Ok, so I finished Briar Rose by Jane Yolen about a month ago, but I’ve finally got around to posting this review.
First of all, Briar Rose is a novel text under the Standard English Module B – Close Study of Text.
Like The Curious Incident of the Dog in the Night-Time, this novel is a really easy young adult read. It’s straight forward, uses dialogue and not much in the way of complicated symbolism or metaphors. Personally, I found it a bit too simplistic as a text and the fairytale metaphor overused, but that’s probably because I’ve seen it done elsewhere. For example, the idea of fairytales as metaphors has been done before in Supernatural and Buffy, funnily enough. But was using Briar Rose for the Holocaust clever? Possibly, but I didn’t think particularly so.
However, what I did enjoy reading about this book was what you learn about the experiences of the Holocaust survivors/victims. Usually, you’d expect a book about the Holocaust to be incredibly grim and horrific, and often you don’t even want to pick up the book! But Yolen’s novel manages to tell the story in a way that is both emotional and horrific, but not entirely repulsive to the faint-hearted reader. In particular, I really enjoyed Potoki’s section of the story, because you get this great insight into ideas about survival and heroism. I felt that Potoki was probably the most ‘fleshed out’ character in the novel.

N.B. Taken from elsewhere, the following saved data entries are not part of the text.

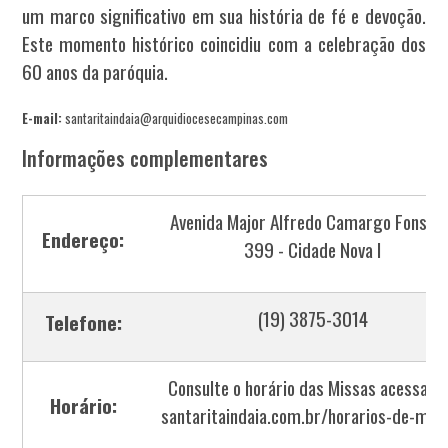
um marco significativo em sua história de fé e devoção.
Este momento histórico coincidiu com a celebração dos
60 anos da paróquia.
E-mail:
santaritaindaia@arquidiocesecampinas.com
Informações complementares
Avenida Major Alfredo Camargo Fonseca
Endereço:
399 - Cidade Nova I
(19) 3875-3014
Telefone:
Consulte o horário das Missas acessand
Horário:
santaritaindaia.com.br/horarios-de-mis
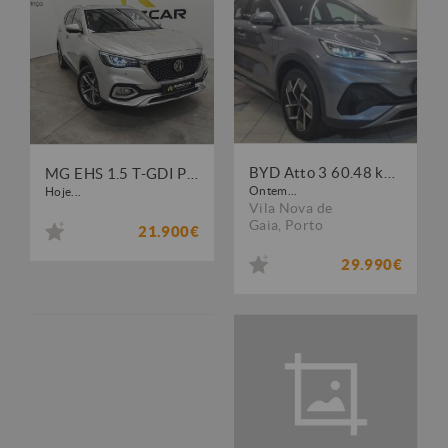
BYD Atto 3 60.48 kWh Comfort
MG EHS 1.5 T-GDI Plug-in Hybrid Luxury
Ontem...
Hoje...
Vila Nova de
Gaia
,
Porto
21.900€
29.990€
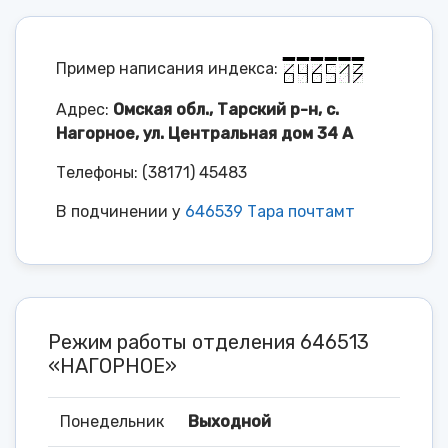
Пример написания индекса:
Адрес:
Омская обл., Тарский р-н, с.
Нагорное, ул. Центральная дом 34 А
Телефоны: (38171) 45483
В подчинении у
646539 Тара почтамт
Режим работы отделения 646513
«НАГОРНОЕ»
Понедельник
Выходной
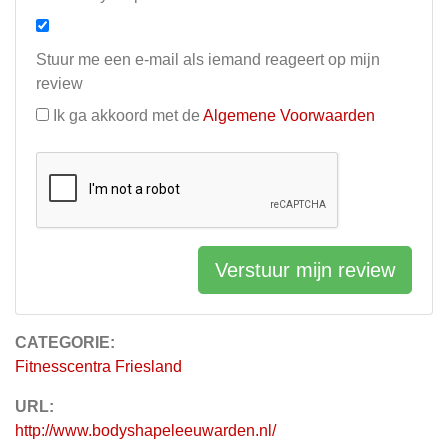
Stuur me een e-mail als iemand reageert op mijn
review
Ik ga akkoord met de
Algemene Voorwaarden
Verstuur mijn review
CATEGORIE:
Fitnesscentra Friesland
URL:
http://www.bodyshapeleeuwarden.nl/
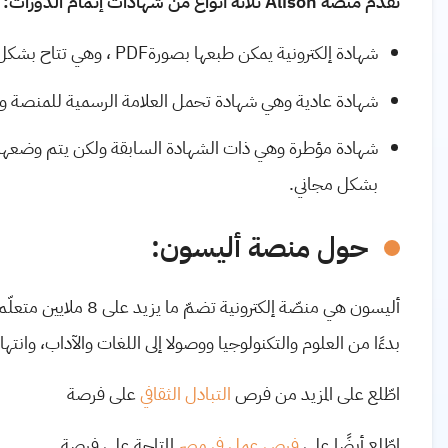
تقدم منصة
Alison
ثلاثة أنواع من شهادات إتمام الدورات
:
شهادة إلكترونية يمكن طبعها بصورة
PDF
، وهي تتاح بشكل 
شهادة عادية وهي شهادة تحمل العلامة الرسمية للمنصة ومز
شهادة مؤطرة وهي ذات الشهادة السابقة ولكن يتم وضعها 
بشكل مجاني.
حول منصة أليسون:
أليسون هي منصّة إلكترو
بدءًا من العلوم والتكنولوجيا ووصولا إلى اللغات والآداب، وانتهاءً
اطّلع على المزيد من فرص
التبادل الثقافي
على فرصة
اطّلع أيضًا على
فرص عمل في مصر
المتاحة على فرصة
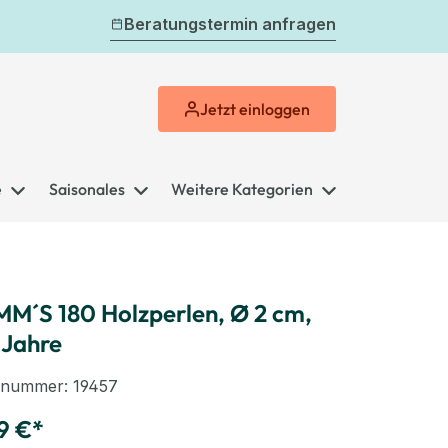
Beratungstermin anfragen
Jetzt
einloggen
e
Saisonales
Weitere Kategorien
M´S 180 Holzperlen, Ø 2 cm,
 Jahre
elnummer:
19457
9 €*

The other characters, including Becca and Gemma, I found were rather 2D. Becca in particular annoyed me, because she is portrayed in such a good light (rather fairytale-esque obviously) in comparison to her sisters. Also, the ending with Stan was very cliche.
- Good: story of Holocaust and Josef Potoki’s narrative
- Bad: Becca’s characterisation, the Stan/Becca ending
Anyone else have any thoughts on this text?